“There always seems to be the shadow which follows the light.”
Beauford Delaney
“Have been working and living with the many people who make up Beauford,” Beauford Delaney wrote to his great friend James Baldwin in September 1954, “and trying to merge them into some sense of composition and a workable form of painting.” Composition 16, a modestly sized work on canvas composed of swirling, wormlike strokes of yellow, red, orange, ocher, pale green, and blue paint, some squeezed directly from the tube, is a vivid example of Delaney’s quest to unite disparate aspects of his interior life and artistic practice while keeping a promise to continue “doing all that is possible with paint.” With its suggestion of ground, sun, sky, and allover painting technique, Composition 16 fuses landscape and abstraction, depicting light and color as ecstatic matter. The color yellow, scumbled liberally over the surface of the painting as a unifying element and predominating in many of Delaney’s abstract and figurative works from the period, seems to have held a particular fascination for the artist. Philosopher Rudolf Steiner wrote, “If yellow is to be painted—do not only apply yellow, but live in the colour itself,” and canvases such as Composition 16, like a yellow-hued Self-Portrait from 1962 and the yellow-walled interiors in St. Paul de Vence from 1972, show the artist embracing a Steiner-like dictate.
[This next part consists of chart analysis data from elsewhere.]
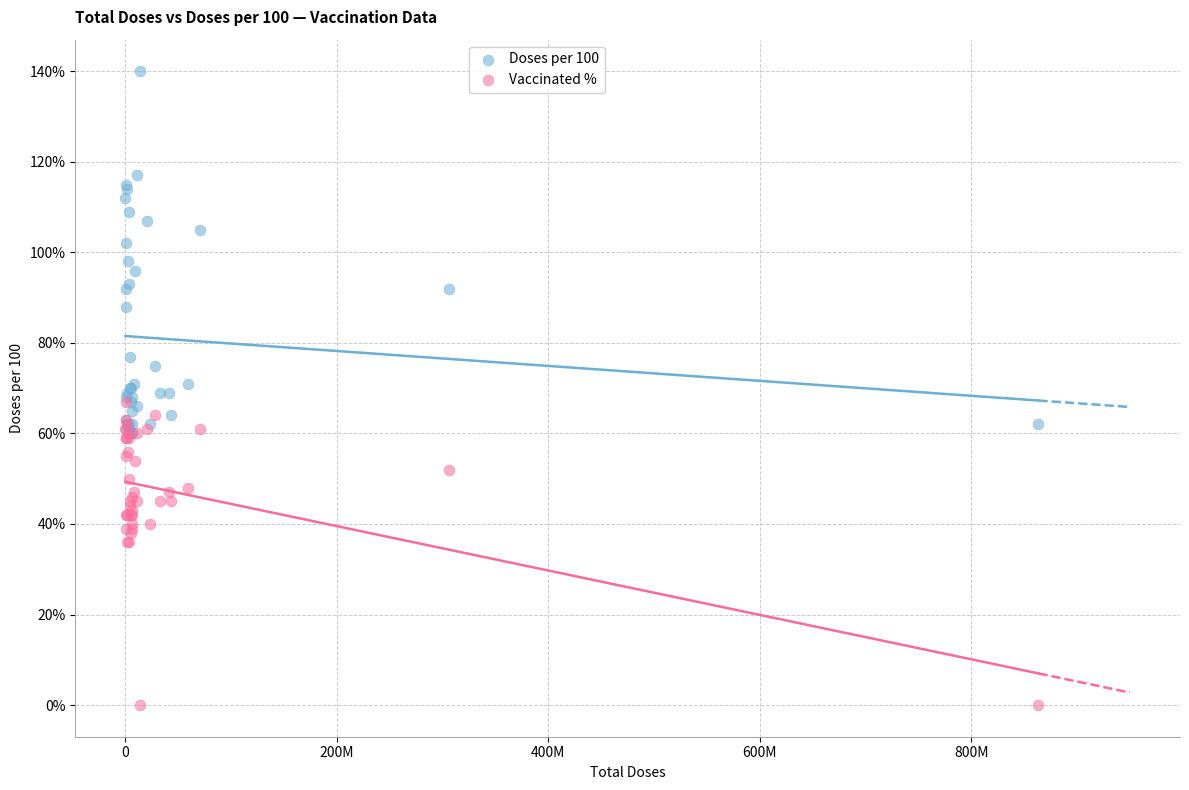

Which series contains the lowest Y value?

Vaccinated %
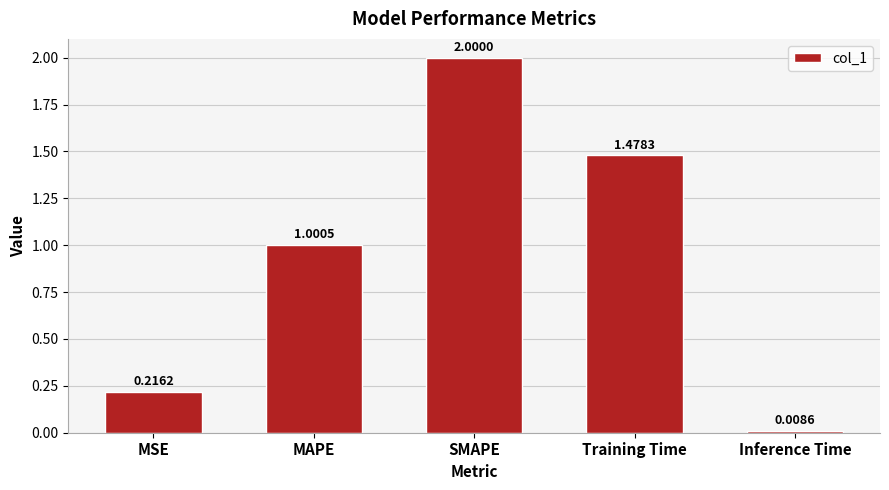

At which label does the data first exceed 1?

MAPE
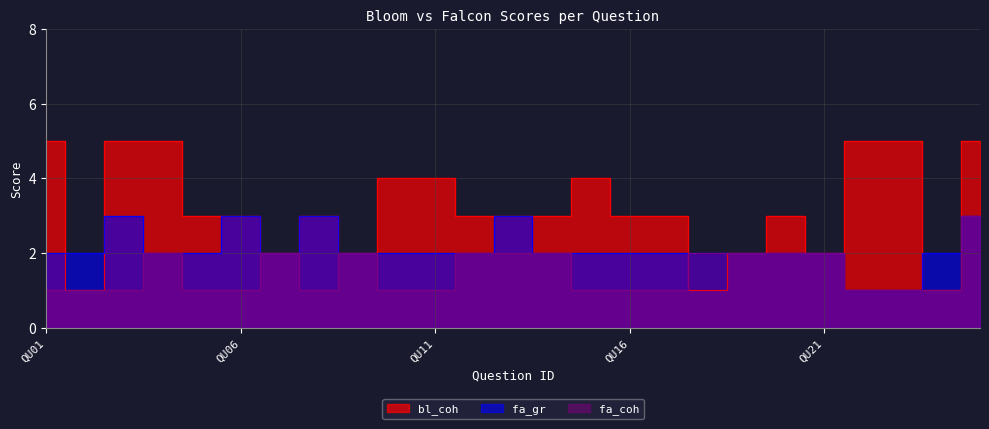

Reading left to right, extract all data points from this chart.

bl_coh: 5	1	5	5	3	3	2	3	2	4	4	3	3	3	4	3	3	1	2	3	2	5	5	1	5
fa_gr: 2	2	3	2	2	3	2	3	2	2	2	2	3	2	2	2	2	2	2	2	2	1	1	2	3
fa_coh: 1	1	1	2	1	1	2	1	2	1	1	2	2	2	1	1	1	2	2	2	2	1	1	1	3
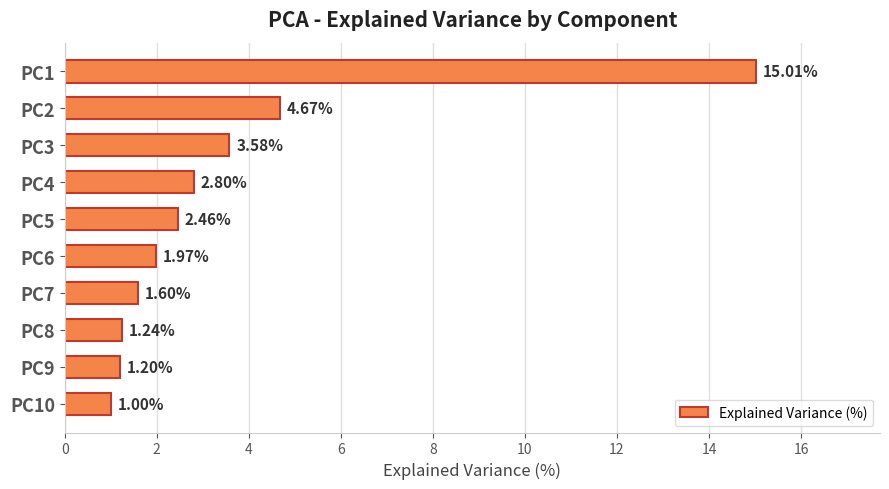

What is the difference between the maximum and minimum values?

14.0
Delaney was born in Knoxville, Tennessee, in 1901. He studied art in Boston in his twenties and moved to New York in 1929, at the beginning of the Great Depression. In 1953, financial support from friends and patrons allowed him to visit Europe. Paris was meant to be the first stop on a longer itinerary, but he was so enchanted by the city that he remained there until his death, in 1979. For African American visual artists such as Herb Gentry, Bob Blackburn, Ed Clark, and Bob Thompson, and for the writers Baldwin, Chester Himes, Richard Wright, and others, France served as a refuge as they sought to ease the bite of domestic racism after the end of World War II. Indeed, while Delaney had not intended to settle permanently in Europe, he quickly realized he had found there a more hospitable climate in which to pursue his craft. Asked about his experience as an expatriate he replied,
Expatriate? It appears to me that in order to be an expatriate one has to be, in some manner, driven from one’s fatherland, from one’s native land. When I left the United States during the 1950s no such condition was left behind. One must belong before one may then not belong. I belong here in Paris, I am able to realize myself here. I am no expatriate.
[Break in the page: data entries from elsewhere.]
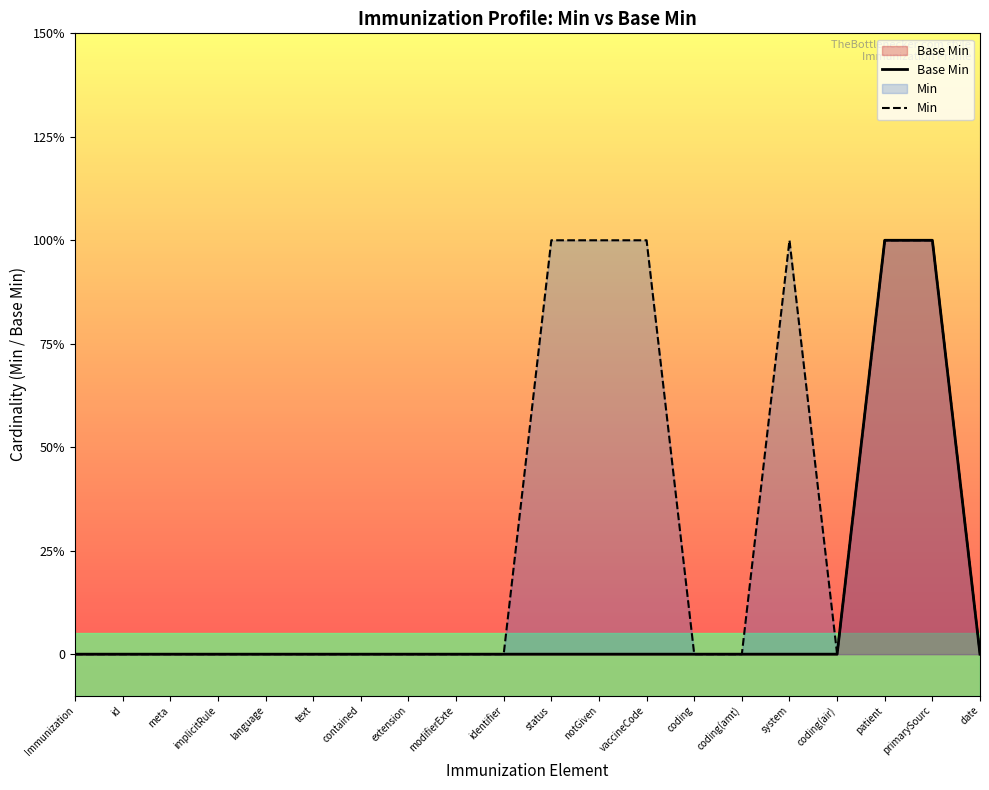

Where is Min nearest to the value 0?

Immunization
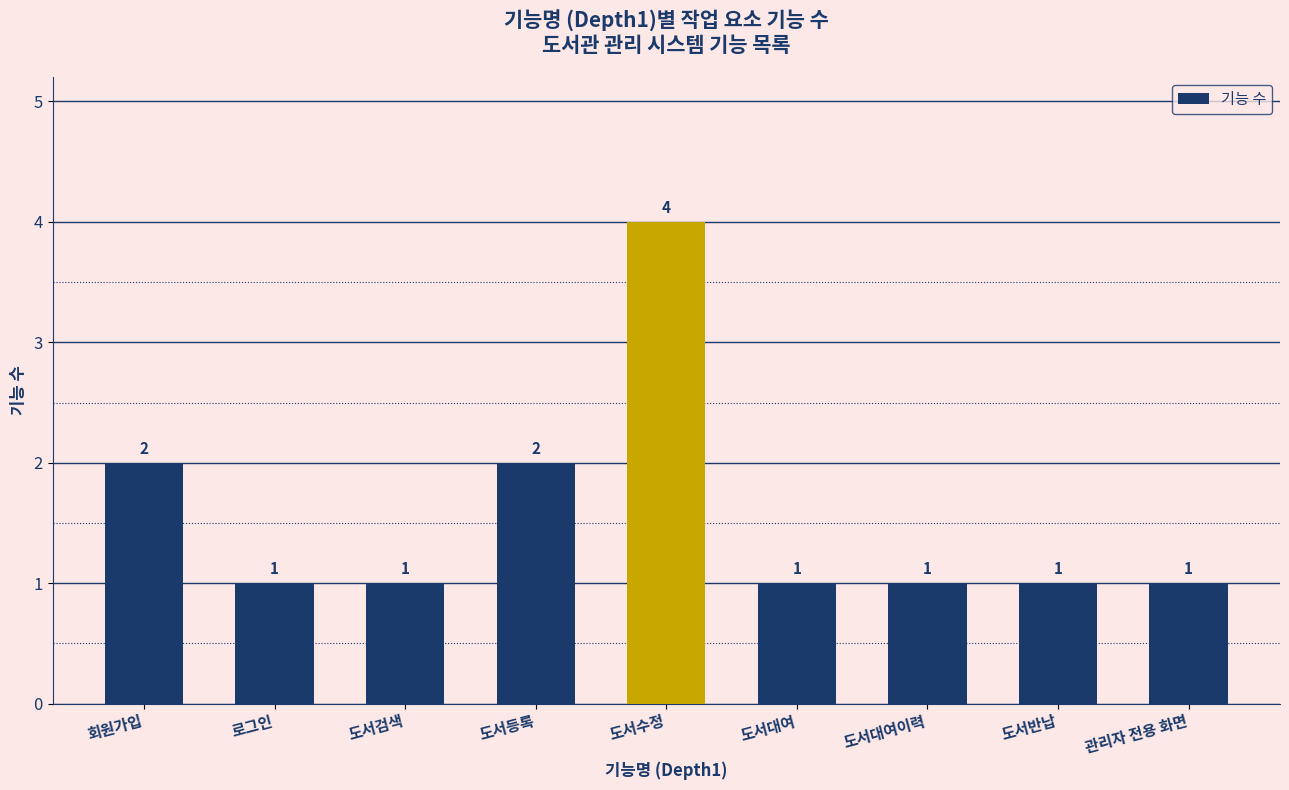

What value does the data have at 도서반납?

1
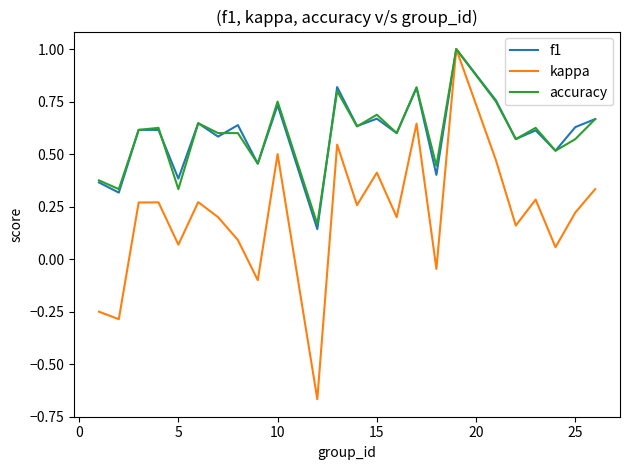

Which series has the largest range (max minus min)?

kappa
While Paris had in some sense liberated Delaney, there were sorrows he could not escape. “There always seems to be the shadow,” Delaney wrote to a benefactor, “which follows the light.” Although he was referring to the financial difficulties that plagued him throughout his career, the artist could also have been talking about his struggles with mental illness, which manifested as psychotic breaks and ghostly voices in his head, resulting in his confinement to a mental hospital at the end of his life. While Delaney was a mentor to Baldwin during the author’s early years, Baldwin later became Delaney’s protector, assisting him financially and emotionally. For an introduction to an exhibition in Paris in 1964 Baldwin wrote, “Perhaps I am so struck by the light in Beauford’s paintings because he comes from darkness—as I do, as, in fact, we all do.” The vibrant luminosity of Composition 16 is but one example of Delaney’s lifelong quest to find light in that darkness.